# Wiring suround sound speakers



## Workaholic (Apr 1, 2007)

Well Lcd came last week. Got it on the wall with a tilt mount. Very easy to deal with. Got all our componets hooked up. Moved our big bulky entertainment stand in our master. 
I hooked up our yamaha receiver, yet i need to hook up the three behind speakers. I do not want to have speaker wire running on the wall. I want to run it thru the attic and down thru the walls. Any tips for doing this? Should i just fish it through like wiring? What tools will i be needing to use? Thanks any info will be appreciated.

Or is the flat wire a good way to go.


----------



## maverick214 (Dec 19, 2007)

I am not entirely sure but in order for you to be in compliance from an electrical coding perspective, I would think that you want to make sure that that the speaker wire is rated for in-wall usage. Or is that not applicable? Anyone confirm?


----------



## NightOwl888 (Dec 22, 2007)

Well, the amount of current going through surround sound speaker wire is not sufficient enough to start a fire, so that is a minimal concern.

However, I would probably go for a nice finish personally. Find some spring clip or binding post wall sockets and install them to the drywall using coarse screws. 

Fishing the wire through the wall can be a challenge, especially if there is insulation or firebreaks in there. You might want to use an electronic studfinder to make sure there are no firebreaks in the way before you start drilling. Fishing it out is probably easiest with 2 people, drill the hole in the wall and then one directly above it in the attic through the top of the 2x4 on the wall. Make it big enough to put a small washer on a string and then have someone down below pull it out of the wall with a magnet or a magnetized screwdriver. Then you will be able to tie the string to the wire and pull it up - and on the second side, pull the wire down.


----------



## tribe_fan (May 18, 2006)

I could be wrong - but even low voltage wiring ( cable too) is supposed to rated for in -wall. I think it has something to do with the fumes should there be a fire.


----------



## Sammy (Mar 11, 2007)

The low volatge cable does not need to be rated for anything fire related unless its run in a plenum return which would be extremely unlikely in a residential application. 

If the walls your dropping the cables in are interior, then they probably are not insulated which is good. 

The stud finder is good just to see where things sit before you start. 

I prefer fishing from the top down by drilling a hole in the top plate with a spade bit and dropping a string with a weight [old bolt, nut, fishing weight etc.] and using that to pull the wire. Coat hanger with a hook to grab the wire and somebody working above/below works well. 
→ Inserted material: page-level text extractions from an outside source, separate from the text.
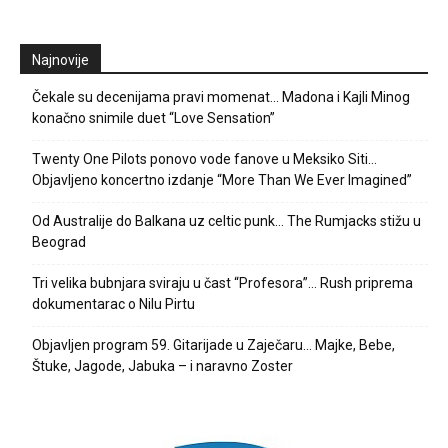
Najnovije
Čekale su decenijama pravi momenat… Madona i Kajli Minog
konačno snimile duet “Love Sensation”
Twenty One Pilots ponovo vode fanove u Meksiko Siti…
Objavljeno koncertno izdanje “More Than We Ever Imagined”
Od Australije do Balkana uz celtic punk… The Rumjacks stižu u
Beograd
Tri velika bubnjara sviraju u čast “Profesora”… Rush priprema
dokumentarac o Nilu Pirtu
Objavljen program 59. Gitarijade u Zaječaru… Majke, Bebe,
Štuke, Jagode, Jabuka – i naravno Zoster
Blank electrical plates with a small hole for the cable to pass are nice. They allow you to make a bigger hole to fish, and still get a finished look when done.


----------



## hummin40 (Oct 22, 2007)

For the work involved with fishing it thru walls and attics why not try the wireless box from Best Buy. I saw one for $99 which makes your back speakers not wireless but wireless from the front system, whether it be the TV or DVD.... You only have wires from the back (wireless) remote to each speaker and those are easily hidden. No more wires around the room... just a thought.


----------



## NightOwl888 (Dec 22, 2007)

Wireless is an option if you don't mind spending a bunch of money on surround sound and then having the performance degrade over a wireless connection. Read the specs - wireless applications very rarely perform as well as wired speakers do. I once saw a device that allows you to wire your speakers through the AC wall outlet - if they have improved this it might be an option for ONE speaker, but it won't work for stereo (or 5.1 or 6.1 surround) applications.

But then, it all depends on what you expect from your sound system (and how much money it cost) vs how much time and energy you are willing to spend on it to wire it properly.


----------